Edwin Munger - First Fulbrighter to Africa
Fulbright Student to Tanzania and Uganda
Field: Geography
Grant Dates: 1949, 1951-1952
In 1951, Edwin Munger was pictured in the Institute of International Education's Annual Report, standing in front of Mt. Kilimanjaro with his wife. Munger was a Fulbright Fellow that year, conducting geographical research in Tanganyika (now Tanzania). Since then, Munger became a world-recognized authority on Africa, traveled to the continent 86 times, and visited every African country.
The first Fulbright Fellow to Africa, Munger was a founder-trustee of the African Studies Association and the U.S.-South African Leader Program, a board member of the Institute of Race Relations in South Africa, and, for 14 years, President of the L.S.B. Leakey Foundation, an organization working to increase scientific knowledge and public understanding of human origins and evolution. In 1985, Munger founded the Cape of Good Hope Foundation to help mostly black universities in Southern Africa, and subsequently sent more than three million dollars worth of books to help those institutions.
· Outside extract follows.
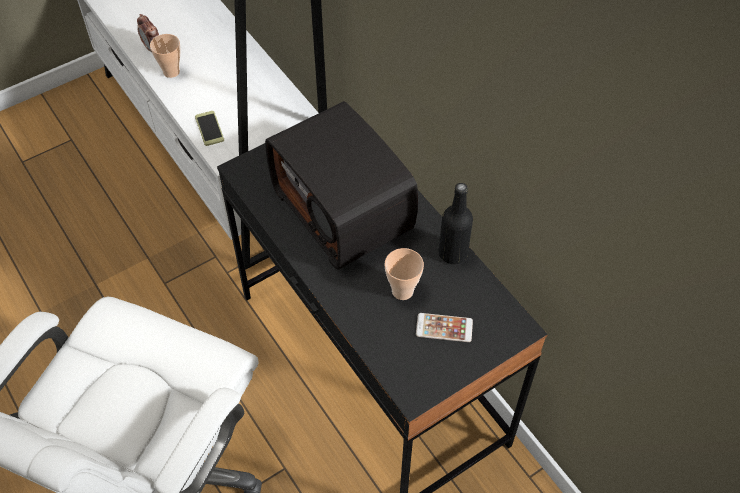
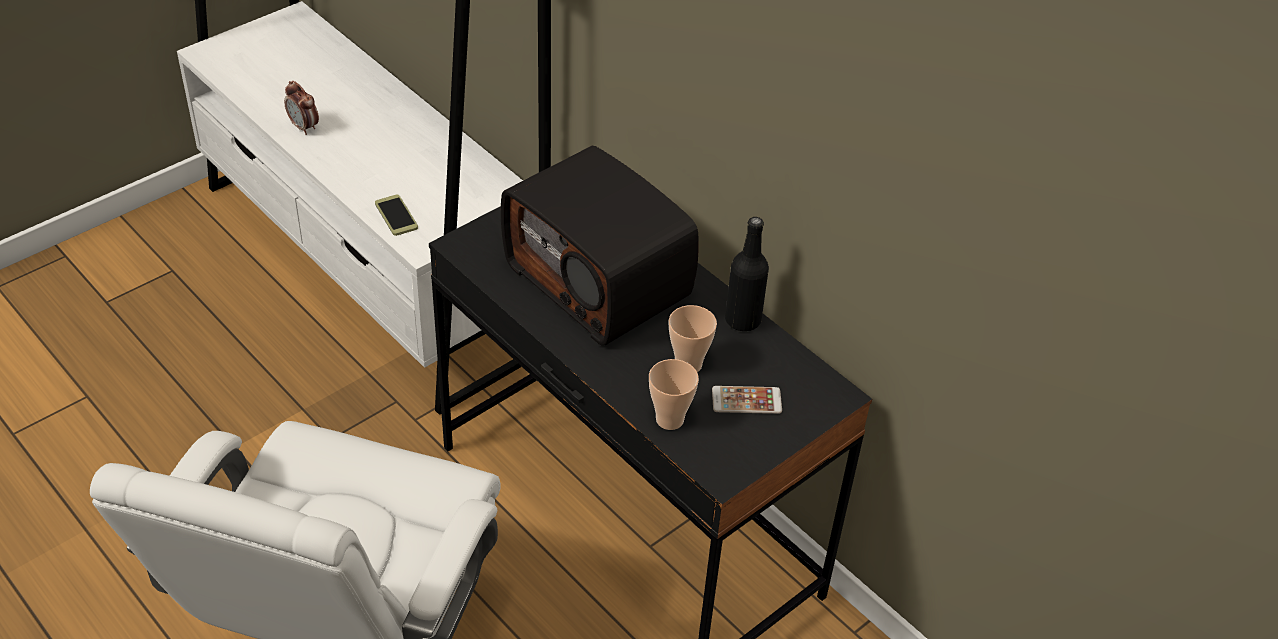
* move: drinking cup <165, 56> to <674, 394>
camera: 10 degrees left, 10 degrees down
Munger amassed a library of over 45,000 volumes on Sub-Saharan Africa, the largest private collection in the U.S. and a unique cultural resource.
Edwin Munger passed away in June 2010, but his spirit of inquiry and openness to Africa and the rest of the world lives on. As he said, "One of the joys of being a geographer is that the world is my oyster, world travel my most stimulating teacher."